New base to bring opportunity for rangers

RANGER BASE: The official opening of the Budj Bim Rangers depot was cause for celebration. Picture: Aidan Curtis.

Aidan Curtis

THE official opening of a permanent ranger base in Portland will build opportunities for First Nations people in regional Victoria.

Winda-Mara Aboriginal Corporation (WMAC) opened its Budj Bim Rangers base just outside of Portland on Thursday, April 20.

The base was purchased with help from an Indigenous Land and Sea Corporation (ILSC) funding injection to give the Rangers more agency to grow and protect the environment.

Budj Bim Rangers senior ranger Ben Church said having a permanent base to call their own would mean the rangers could do more for the community.
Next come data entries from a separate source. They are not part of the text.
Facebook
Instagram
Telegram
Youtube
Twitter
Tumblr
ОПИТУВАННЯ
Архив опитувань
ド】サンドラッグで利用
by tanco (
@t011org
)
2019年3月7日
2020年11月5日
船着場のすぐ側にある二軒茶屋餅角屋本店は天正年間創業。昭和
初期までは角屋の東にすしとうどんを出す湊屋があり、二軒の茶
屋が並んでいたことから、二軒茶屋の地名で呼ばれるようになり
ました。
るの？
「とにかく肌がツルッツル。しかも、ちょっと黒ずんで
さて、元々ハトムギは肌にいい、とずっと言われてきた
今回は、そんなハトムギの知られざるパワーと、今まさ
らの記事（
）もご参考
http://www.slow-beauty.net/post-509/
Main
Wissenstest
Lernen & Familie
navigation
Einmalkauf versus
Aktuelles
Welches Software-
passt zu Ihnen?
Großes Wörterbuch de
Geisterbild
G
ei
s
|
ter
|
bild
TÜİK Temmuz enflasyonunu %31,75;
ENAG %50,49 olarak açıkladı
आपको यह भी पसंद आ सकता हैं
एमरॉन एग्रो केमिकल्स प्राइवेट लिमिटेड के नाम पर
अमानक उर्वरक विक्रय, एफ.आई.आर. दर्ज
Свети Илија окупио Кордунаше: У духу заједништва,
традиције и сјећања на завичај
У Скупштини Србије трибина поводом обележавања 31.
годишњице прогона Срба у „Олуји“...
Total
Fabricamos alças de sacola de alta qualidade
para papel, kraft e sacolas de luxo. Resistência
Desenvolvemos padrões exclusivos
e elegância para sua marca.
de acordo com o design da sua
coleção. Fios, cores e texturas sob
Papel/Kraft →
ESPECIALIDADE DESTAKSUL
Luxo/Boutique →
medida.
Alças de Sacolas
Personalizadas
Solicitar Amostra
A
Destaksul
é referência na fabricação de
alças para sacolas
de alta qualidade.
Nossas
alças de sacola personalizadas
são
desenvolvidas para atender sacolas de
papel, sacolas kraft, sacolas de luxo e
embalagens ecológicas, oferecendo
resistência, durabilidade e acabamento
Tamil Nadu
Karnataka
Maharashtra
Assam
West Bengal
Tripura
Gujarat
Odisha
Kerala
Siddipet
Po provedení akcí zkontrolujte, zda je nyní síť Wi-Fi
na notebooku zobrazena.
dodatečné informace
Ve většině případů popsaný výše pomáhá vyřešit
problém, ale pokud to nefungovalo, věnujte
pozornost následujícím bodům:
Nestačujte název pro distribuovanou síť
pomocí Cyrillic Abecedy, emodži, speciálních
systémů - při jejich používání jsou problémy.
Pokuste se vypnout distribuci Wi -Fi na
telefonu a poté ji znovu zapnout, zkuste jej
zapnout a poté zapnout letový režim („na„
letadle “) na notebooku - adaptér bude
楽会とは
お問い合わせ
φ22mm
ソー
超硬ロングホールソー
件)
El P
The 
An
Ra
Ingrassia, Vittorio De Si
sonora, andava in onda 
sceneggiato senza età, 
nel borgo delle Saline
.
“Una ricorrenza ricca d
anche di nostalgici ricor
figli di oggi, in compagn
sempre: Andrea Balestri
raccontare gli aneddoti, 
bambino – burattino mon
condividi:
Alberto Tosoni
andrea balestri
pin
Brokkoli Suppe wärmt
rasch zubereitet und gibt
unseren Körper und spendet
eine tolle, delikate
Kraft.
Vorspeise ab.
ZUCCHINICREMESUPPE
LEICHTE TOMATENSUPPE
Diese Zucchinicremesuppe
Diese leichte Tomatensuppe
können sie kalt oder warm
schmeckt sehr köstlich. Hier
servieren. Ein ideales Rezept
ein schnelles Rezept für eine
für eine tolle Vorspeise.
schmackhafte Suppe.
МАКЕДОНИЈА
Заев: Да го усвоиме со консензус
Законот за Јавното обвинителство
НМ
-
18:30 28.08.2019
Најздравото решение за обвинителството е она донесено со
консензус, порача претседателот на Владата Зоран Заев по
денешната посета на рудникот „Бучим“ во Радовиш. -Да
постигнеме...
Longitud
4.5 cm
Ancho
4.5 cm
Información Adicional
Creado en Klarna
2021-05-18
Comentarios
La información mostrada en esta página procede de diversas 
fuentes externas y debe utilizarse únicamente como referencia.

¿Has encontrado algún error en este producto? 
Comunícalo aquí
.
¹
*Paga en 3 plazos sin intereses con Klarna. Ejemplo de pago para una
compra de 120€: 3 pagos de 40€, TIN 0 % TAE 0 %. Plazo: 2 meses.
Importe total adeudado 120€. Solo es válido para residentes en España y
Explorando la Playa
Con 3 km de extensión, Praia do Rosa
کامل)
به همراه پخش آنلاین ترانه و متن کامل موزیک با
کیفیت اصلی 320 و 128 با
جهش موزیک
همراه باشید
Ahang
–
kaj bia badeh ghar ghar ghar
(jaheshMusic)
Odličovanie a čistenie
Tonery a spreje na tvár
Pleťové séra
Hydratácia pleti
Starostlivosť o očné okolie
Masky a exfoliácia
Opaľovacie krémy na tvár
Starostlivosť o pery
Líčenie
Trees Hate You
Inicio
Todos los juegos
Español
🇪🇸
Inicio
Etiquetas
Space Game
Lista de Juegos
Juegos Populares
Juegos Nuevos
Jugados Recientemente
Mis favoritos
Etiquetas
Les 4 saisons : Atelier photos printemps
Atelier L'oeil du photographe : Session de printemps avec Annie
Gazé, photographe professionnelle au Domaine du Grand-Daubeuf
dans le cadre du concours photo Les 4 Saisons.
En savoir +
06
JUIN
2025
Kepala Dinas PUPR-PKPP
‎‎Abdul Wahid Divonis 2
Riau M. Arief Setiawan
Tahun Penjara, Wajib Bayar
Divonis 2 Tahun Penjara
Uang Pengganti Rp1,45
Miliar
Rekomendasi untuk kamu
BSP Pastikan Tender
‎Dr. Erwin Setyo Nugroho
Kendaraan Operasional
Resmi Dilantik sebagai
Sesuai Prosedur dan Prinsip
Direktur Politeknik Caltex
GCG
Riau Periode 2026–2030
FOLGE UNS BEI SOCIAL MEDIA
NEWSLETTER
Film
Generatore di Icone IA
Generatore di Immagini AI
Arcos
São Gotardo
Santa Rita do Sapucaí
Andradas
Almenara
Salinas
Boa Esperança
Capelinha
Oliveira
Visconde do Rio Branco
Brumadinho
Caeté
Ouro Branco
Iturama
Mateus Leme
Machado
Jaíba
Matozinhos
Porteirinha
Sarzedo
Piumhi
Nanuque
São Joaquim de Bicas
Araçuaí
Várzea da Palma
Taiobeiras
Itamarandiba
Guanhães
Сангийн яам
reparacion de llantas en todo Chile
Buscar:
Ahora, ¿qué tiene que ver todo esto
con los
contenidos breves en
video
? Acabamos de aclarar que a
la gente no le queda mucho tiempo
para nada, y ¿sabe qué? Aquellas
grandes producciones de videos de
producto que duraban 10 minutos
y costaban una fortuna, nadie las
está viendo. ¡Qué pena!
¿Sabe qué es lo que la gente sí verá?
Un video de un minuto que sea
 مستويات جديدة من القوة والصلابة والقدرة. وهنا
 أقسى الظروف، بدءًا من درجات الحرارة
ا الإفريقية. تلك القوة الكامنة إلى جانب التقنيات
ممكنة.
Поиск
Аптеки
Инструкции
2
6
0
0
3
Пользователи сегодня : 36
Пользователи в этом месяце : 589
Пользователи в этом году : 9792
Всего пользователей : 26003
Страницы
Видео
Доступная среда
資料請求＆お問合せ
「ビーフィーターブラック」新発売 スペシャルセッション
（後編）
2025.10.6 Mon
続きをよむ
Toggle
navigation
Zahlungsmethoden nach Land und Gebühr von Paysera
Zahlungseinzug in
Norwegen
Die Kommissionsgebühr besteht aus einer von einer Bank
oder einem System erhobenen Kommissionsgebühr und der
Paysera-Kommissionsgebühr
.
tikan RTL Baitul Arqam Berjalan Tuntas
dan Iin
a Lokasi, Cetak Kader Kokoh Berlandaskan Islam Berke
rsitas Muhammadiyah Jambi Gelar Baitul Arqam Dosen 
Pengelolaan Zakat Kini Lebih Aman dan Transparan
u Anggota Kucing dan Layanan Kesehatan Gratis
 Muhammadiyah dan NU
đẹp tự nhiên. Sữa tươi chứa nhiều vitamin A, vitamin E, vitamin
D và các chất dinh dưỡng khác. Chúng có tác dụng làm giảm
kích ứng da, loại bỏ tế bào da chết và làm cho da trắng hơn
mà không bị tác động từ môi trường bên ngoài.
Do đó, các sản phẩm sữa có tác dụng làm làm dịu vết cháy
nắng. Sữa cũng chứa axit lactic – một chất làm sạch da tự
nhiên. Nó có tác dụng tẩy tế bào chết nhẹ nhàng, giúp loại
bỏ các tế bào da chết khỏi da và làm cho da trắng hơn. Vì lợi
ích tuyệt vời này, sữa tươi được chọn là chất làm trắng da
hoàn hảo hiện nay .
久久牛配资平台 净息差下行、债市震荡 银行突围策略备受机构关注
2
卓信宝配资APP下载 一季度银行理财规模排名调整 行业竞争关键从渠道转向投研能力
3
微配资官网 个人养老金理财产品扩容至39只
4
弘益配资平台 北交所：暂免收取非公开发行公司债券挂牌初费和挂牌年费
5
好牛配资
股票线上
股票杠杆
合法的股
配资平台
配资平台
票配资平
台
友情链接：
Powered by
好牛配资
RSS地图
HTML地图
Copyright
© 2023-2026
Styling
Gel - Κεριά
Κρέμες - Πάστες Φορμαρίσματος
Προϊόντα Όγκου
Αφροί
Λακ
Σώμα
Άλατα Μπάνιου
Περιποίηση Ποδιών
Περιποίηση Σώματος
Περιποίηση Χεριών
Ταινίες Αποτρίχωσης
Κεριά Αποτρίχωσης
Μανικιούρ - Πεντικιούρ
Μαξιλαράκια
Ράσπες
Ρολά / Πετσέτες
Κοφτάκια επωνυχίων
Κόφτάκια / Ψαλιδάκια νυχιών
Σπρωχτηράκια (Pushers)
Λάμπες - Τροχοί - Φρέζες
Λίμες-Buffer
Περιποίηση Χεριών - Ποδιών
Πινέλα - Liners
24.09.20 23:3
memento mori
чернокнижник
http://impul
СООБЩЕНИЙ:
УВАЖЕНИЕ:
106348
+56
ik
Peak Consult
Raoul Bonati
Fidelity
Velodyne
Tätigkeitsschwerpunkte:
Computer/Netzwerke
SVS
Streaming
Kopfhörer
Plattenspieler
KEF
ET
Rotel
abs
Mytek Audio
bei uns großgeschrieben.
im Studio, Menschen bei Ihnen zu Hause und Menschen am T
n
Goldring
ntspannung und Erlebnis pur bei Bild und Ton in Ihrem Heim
“To have this space, it really highlights our resilience as a community and as Gunditjmara people and traditional owners,” he said.

“But also now to have a space where we can offer employment and build our ranger program and offer mob, particularly our young ones coming out of school, a pathway into employment, it gives us a chance to build their capacity, their knowledge base, and give them training to hopefully move into other roles within different organisations.

“Which is what we’ve seen through the ranger program – we build their capacities and they can move into government roles and other roles.”

Mr Church said they had outgrown their previous depot and could better protect their assets now, while also looking to the future for further growth.

“To have an establishment here as you’re heading into Portland, it highlights where we’ve come from and the work we’ve done to purchase the depot,” he said.

“We’ve got aspirations to develop a native nursery where we can propagate our own seeds.

“We’re working on planning now for a café and a space to sell merchandise – that merchandise space can support local artists who can use the facilities here to sell some of their artwork.”

WMAC board chair and Gunditjmara elder Uncle Michael Bell said the new base was an exciting development for the community.

“The development of Indigenous businesses on the site will form a place where community members can obtain employment and training to improve their career opportunities,” Uncle Michael said.

ILSC chief executive Joe Morrison said opening the base was a great celebration for the Gunditjmara people and their connection to country.

“The building is not just somewhere to house equipment,” he said.

“It’s a space for bringing community together, where they can share knowledge and culture and create new enterprises.

“It’s this sharing of knowledge that will lead to greater Gunditjmara self-determination.”